Latest News from The Bookseller

The Vegetarian
The winner of the "newly evolved" Man Booker International Prize 2016 is The Vegetarian by South Korean author Han Kang, translated by Deborah Smith (Portobello Books).
SSRN
STM publisher Elsevier has acquired the largest repository and community for social science and humanities researchers in the world, SSRN, to accelerate its social strategy and scale the network up for the benefit of "the entire scientific ecosystem".
J K Rowling has been honoured by PEN America with the 2016 PEN/Allen Foundation Literary Service Award. The Harry Potter author received the award for her work that "oppposes oppression in any form" and "champions the best of humanity".
Bloomsbury
Bloomsbury Publishing has partnered with Arabic publisher the Kalimat Group.
i newspaper
The i’s arts editor Alice Jones has outlined the newspaper’s plans for book reviews under the newspaper’s new ownership.
Thames & Hudson
Thames & Hudson has created a Museum and Institutional Publishing Division dedicated to the company’s projects with its co-publishing partners.

Collins india
Collins Learning India has appointed Chaitali Moitra to the role of managing director to replace previous m.d.
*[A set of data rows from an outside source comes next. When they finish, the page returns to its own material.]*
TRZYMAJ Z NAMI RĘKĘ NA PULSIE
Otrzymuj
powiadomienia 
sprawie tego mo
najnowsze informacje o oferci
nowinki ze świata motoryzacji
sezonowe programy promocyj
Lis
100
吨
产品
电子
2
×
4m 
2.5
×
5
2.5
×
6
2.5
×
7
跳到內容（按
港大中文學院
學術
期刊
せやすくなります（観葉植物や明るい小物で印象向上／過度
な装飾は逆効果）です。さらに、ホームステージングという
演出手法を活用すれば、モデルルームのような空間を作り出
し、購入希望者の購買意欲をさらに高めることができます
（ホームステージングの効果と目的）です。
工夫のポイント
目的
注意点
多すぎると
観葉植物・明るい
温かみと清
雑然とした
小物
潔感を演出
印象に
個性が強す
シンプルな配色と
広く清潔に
Krishma Naroor.
Tracy Darnton, a graduate of the Bath Spa MA in writing for young people, has won this year’s Stripes YA Short Story Prize, run in partnership with The Bookseller’s YA Book Prize.
When Marnie Was There
Joan G Robinson’s 1967 classic children’s novel When Marnie Was There has received an international sales boost thanks to the Japanese animation version, as agent Caroline Sheldon has sold the rights to 10 countries.
LOM Art
LOM Art has launched a £1,000 cover design prize for illustrators. 
And Other Stories
And Other Stories is to publish the next five novels from 2015 Man Booker International Prize finalist César Aira.
John Murray
John Murray is adding three new titles to its 2016 JM Originals list: Blind Water Pass by Anna Metcalfe, The Bed Moved by Rebecca Schiff and Marlow’s Landing by Toby Vieira.